Flint schnaubte verächtlich. Es klang plausibel, was der Kender gesagt hatte.

Die beiden gingen einige Minuten schweigend tiefer in den Stadtkern hinein. Auf einer Seite erhob sich, nur einige Blöcke entfernt, die palastartige Villa des Herrschers von Palanthas. Sie konnten die hohen Türme erkennen. Aber vor ihnen war nichts zu sehen. Alles verschwand in Schatten unter…

Tolpan sah in Fenster und steckte seine Nase in Türen der Gebäude, an denen sie vorbeikamen. Der Kender sprach erst, als sie das Ende des Blocks erreicht hatten.

»Weißt du, Flint«, sagte Tolpan unruhig, »diese Gebäude sind alle leer.«

»Aufgegeben«, sagte Flint heiser. Der Zwerg legte seine Hand an die Streitaxt und zuckte bei Tolpans schriller Stimme nervös zusammen.

»Über diesem Ort liegt etwas Unheimliches«, sagte Tolpan, während er näher zum Zwerg trat. »Ich bin nicht ängstlich, aber…«

»Ich aber«, unterbrach ihn Flint eindringlich. »Laß uns hier verschwinden!«

Tolpan sah zu den hohen Gebäuden auf beiden Seiten der Straße. Sie befanden sich in gutem Zustand. Offenbar waren die Palanthianer so stolz auf ihre Stadt, daß sie sogar Geld ausgaben, um leerstehende Gebäude in Schuß zu halten. Es gab Geschäfte und Häuser jeder Art. Die Straßen waren sauber und ohne Abfälle. Aber es war alles ausgestorben. Das muß einst eine wohlhabende Gegend gewesen sein, dachte der Kender. Mitten im Herzen der Stadt. Warum jetzt nicht mehr? Warum sind alle verschwunden? Er hatte ein unheimliches Gefühl, und es gab nur wenig Dinge auf Krynn, die einem Kender ein unheimliches Gefühl einflößten.
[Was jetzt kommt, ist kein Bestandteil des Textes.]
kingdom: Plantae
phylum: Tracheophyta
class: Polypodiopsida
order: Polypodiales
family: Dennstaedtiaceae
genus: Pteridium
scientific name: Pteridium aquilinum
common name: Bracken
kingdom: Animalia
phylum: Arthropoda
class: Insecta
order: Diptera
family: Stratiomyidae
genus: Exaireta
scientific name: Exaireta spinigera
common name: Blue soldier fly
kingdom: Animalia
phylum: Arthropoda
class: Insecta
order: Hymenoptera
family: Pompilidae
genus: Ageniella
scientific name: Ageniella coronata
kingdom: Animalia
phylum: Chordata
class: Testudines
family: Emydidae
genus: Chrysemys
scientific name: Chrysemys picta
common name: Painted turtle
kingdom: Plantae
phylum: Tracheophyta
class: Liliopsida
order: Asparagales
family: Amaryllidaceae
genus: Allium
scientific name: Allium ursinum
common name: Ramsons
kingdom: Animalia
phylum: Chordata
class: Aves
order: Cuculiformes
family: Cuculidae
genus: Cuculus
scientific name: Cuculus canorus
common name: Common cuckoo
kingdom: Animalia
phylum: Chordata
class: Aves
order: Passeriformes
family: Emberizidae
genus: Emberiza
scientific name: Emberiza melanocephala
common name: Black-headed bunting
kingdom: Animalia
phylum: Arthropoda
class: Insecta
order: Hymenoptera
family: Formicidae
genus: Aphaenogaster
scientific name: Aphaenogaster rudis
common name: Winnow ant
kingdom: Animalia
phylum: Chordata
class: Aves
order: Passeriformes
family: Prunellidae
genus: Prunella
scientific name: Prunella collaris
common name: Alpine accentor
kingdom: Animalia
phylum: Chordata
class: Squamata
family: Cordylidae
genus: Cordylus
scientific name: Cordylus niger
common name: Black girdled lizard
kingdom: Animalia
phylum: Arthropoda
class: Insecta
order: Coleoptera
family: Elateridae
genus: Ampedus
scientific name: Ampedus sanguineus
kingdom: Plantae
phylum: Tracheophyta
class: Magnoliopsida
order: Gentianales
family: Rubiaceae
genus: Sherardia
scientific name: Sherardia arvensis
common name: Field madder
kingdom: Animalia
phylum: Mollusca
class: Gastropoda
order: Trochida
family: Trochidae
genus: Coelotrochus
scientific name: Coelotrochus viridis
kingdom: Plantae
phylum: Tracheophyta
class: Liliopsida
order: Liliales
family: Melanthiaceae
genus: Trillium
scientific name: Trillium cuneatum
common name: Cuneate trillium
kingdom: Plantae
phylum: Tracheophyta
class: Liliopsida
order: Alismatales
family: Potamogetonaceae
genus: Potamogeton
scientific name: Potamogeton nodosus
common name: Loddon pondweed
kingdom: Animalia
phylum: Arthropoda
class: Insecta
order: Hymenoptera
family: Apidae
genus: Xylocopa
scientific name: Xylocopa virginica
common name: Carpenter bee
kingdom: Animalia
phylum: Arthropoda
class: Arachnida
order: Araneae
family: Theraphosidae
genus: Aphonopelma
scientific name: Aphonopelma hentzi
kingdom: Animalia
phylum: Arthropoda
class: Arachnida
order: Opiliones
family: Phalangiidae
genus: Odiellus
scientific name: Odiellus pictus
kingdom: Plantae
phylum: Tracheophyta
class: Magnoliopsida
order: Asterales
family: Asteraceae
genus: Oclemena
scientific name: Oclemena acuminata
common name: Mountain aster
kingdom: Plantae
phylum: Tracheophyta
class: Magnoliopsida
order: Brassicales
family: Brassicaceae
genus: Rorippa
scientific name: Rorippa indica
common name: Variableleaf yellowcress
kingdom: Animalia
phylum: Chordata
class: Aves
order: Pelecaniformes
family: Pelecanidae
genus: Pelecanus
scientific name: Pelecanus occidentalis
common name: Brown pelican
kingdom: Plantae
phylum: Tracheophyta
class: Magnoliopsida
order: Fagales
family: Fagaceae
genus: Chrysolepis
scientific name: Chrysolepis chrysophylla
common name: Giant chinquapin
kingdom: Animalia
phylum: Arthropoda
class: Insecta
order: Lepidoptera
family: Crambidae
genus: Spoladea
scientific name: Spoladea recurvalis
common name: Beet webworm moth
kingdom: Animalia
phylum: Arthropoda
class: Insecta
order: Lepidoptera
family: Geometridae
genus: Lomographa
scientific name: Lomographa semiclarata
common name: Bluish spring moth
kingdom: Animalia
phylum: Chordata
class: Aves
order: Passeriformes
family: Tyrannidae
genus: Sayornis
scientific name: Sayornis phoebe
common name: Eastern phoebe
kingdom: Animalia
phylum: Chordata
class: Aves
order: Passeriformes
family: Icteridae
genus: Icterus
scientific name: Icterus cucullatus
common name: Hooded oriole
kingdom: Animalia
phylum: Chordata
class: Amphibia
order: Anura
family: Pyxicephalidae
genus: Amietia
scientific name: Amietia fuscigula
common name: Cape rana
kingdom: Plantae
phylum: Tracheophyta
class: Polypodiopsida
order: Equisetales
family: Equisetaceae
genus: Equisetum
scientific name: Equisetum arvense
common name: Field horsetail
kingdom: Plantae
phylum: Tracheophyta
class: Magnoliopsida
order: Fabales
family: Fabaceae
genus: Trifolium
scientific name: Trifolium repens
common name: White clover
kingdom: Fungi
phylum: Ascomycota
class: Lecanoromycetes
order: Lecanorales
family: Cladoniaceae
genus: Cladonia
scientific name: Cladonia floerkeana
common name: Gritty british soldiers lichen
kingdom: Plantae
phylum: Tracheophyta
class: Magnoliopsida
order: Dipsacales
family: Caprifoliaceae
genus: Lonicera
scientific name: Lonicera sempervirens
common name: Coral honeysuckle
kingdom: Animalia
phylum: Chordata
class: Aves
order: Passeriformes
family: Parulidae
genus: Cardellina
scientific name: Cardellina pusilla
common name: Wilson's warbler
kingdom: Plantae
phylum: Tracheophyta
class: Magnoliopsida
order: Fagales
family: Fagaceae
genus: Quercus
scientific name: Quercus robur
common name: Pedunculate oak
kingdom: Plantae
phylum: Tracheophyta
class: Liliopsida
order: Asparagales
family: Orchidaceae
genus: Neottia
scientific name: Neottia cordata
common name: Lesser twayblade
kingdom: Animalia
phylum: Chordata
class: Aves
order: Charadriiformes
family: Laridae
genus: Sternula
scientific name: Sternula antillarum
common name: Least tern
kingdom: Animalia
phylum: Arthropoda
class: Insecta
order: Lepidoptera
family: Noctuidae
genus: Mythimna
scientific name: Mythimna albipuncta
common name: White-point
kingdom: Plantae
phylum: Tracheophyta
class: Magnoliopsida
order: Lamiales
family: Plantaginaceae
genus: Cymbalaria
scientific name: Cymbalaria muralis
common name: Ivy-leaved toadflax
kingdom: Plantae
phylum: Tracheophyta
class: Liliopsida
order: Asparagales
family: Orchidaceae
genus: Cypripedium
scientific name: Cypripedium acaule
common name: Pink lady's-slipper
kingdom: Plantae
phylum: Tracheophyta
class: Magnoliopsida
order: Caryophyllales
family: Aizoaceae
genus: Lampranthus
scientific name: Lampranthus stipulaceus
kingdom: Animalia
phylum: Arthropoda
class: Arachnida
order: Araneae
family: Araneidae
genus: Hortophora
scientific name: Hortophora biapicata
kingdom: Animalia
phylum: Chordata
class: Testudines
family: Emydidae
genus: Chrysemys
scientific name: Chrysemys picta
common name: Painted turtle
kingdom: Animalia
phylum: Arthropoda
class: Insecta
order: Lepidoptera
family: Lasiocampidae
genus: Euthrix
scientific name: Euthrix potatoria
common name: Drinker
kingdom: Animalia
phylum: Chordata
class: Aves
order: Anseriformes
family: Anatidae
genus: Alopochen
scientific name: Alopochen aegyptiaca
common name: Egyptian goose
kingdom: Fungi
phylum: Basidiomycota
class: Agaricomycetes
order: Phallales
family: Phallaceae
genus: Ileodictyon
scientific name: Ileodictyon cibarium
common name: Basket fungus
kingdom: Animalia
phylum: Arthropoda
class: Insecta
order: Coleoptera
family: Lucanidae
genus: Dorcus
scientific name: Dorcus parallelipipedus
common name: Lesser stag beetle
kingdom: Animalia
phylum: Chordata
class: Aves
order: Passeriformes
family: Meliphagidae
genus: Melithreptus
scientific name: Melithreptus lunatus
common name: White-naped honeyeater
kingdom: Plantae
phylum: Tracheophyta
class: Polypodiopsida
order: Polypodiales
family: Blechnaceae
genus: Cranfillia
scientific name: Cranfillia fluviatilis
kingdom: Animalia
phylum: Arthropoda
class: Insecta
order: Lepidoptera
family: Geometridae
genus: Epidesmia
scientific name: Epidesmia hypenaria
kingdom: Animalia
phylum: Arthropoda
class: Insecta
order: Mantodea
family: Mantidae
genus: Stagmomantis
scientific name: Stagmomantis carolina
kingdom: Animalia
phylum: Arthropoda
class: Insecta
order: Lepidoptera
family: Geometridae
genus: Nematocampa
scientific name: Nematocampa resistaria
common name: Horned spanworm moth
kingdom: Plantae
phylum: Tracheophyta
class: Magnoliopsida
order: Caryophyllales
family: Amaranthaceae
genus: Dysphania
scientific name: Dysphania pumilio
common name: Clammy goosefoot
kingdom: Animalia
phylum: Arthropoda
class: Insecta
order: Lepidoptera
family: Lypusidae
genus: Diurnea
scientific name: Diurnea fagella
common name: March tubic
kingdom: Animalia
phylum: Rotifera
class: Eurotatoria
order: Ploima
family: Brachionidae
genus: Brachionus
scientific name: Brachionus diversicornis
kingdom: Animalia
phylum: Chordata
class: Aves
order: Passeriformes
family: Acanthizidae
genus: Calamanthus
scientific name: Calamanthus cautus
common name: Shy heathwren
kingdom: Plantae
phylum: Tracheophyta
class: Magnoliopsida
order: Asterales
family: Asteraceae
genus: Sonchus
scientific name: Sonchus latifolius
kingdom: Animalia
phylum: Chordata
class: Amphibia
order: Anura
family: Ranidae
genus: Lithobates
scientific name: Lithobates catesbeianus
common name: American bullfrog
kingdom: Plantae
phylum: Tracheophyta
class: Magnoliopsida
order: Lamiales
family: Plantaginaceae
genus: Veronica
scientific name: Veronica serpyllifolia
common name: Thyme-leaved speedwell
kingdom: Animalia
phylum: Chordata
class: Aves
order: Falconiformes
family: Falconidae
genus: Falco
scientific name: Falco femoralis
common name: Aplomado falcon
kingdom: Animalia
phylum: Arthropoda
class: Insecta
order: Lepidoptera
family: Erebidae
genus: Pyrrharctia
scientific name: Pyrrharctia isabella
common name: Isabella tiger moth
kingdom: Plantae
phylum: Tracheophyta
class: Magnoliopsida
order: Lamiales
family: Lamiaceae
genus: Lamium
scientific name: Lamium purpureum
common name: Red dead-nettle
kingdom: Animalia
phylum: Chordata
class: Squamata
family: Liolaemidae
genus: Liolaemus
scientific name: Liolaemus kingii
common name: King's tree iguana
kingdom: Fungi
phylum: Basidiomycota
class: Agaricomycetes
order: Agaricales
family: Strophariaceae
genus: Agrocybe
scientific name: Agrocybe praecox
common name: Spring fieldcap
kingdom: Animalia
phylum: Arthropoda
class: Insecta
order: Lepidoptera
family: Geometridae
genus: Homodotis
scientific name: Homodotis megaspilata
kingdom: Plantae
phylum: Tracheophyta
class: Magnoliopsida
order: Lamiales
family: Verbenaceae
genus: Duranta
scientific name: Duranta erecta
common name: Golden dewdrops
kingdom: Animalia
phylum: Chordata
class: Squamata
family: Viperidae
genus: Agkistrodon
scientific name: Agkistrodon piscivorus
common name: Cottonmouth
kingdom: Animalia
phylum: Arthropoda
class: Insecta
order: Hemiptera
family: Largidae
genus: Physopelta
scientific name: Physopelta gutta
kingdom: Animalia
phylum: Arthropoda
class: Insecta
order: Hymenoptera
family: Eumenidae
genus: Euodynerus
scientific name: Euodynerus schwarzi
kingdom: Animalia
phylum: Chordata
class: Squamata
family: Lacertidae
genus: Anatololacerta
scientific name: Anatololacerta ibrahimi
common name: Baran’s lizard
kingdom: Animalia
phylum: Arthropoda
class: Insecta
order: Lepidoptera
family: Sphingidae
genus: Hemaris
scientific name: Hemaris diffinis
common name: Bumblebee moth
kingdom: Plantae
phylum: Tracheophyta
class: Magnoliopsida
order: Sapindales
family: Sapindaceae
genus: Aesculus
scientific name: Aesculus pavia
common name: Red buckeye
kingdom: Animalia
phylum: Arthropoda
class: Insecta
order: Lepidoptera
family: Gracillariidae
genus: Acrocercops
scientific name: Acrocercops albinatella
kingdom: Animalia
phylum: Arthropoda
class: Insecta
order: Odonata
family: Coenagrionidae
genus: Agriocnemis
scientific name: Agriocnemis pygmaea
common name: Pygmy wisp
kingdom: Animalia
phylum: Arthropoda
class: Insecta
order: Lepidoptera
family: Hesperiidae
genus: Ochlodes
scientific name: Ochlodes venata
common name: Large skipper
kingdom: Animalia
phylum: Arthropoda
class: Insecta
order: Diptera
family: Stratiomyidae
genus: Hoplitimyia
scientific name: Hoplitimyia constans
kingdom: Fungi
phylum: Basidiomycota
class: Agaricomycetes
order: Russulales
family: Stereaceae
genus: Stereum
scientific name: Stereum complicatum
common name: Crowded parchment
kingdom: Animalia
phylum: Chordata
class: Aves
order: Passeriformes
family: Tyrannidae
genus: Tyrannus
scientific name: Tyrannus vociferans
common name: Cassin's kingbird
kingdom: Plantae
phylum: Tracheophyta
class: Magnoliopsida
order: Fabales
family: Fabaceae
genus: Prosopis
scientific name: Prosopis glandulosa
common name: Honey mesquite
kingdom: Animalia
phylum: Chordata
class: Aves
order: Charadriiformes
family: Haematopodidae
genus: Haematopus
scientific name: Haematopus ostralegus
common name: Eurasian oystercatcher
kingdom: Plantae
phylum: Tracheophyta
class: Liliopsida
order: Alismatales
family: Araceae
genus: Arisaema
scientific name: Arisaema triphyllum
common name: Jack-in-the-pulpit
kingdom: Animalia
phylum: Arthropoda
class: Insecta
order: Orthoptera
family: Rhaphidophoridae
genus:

»Es gibt hier nicht einmal Ratten!« murrte Flint. Er faßte Tolpan am Arm und zog ihn mit sich. »Wir haben genug gesehen.«

»Oh, komm schon«, sagte Tolpan. Er zog seinen Arm weg, bekämpfte das merkwürdig unheimliche Gefühl, richtete seine schmalen Schultern auf und ging weiter. Dann hielt er wütend inne und sah zurück. Der Zwerg stand auf der Straße und blickte ihn finster an.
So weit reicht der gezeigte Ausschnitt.